(INPUT begins)

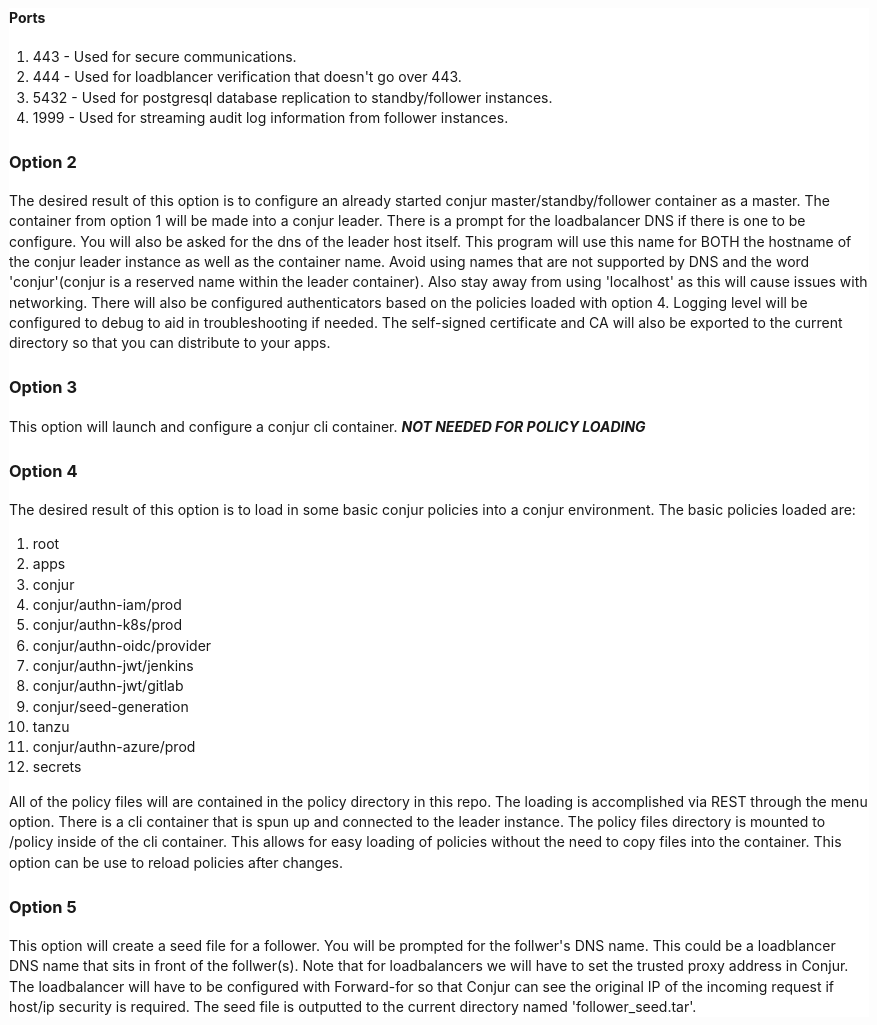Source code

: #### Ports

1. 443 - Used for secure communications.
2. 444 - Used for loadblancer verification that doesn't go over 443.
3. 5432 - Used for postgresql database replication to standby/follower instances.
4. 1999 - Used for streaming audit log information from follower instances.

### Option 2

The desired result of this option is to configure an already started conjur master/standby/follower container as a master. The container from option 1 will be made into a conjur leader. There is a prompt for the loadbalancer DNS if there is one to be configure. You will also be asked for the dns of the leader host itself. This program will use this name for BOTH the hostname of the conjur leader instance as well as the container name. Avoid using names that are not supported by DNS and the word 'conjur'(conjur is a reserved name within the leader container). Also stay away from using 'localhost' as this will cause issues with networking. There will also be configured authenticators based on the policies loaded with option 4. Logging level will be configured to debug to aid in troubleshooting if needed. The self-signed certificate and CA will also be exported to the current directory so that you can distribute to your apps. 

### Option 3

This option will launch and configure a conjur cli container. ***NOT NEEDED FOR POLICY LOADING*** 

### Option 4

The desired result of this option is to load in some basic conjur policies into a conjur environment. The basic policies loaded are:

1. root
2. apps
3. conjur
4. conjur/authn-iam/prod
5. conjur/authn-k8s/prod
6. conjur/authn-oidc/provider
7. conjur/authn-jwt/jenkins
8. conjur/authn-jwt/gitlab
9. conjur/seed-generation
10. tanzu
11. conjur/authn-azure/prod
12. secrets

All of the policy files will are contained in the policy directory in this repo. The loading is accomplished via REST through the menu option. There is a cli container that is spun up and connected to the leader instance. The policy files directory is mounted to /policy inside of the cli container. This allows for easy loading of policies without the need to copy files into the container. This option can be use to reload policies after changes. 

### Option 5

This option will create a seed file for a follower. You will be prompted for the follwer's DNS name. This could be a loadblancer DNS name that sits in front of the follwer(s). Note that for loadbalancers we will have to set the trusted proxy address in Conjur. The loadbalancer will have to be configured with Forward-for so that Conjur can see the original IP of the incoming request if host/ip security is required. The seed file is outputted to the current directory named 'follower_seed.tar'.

(INPUT ends)

- WHAT IS NEEDED -
Print, from the entries above, the line with "5. conjur/authn-k8s/prod", the line with "12. secrets" and all lines between them, exactly and with nothing else.

- RESULT -
5. conjur/authn-k8s/prod
6. conjur/authn-oidc/provider
7. conjur/authn-jwt/jenkins
8. conjur/authn-jwt/gitlab
9. conjur/seed-generation
10. tanzu
11. conjur/authn-azure/prod
12. secrets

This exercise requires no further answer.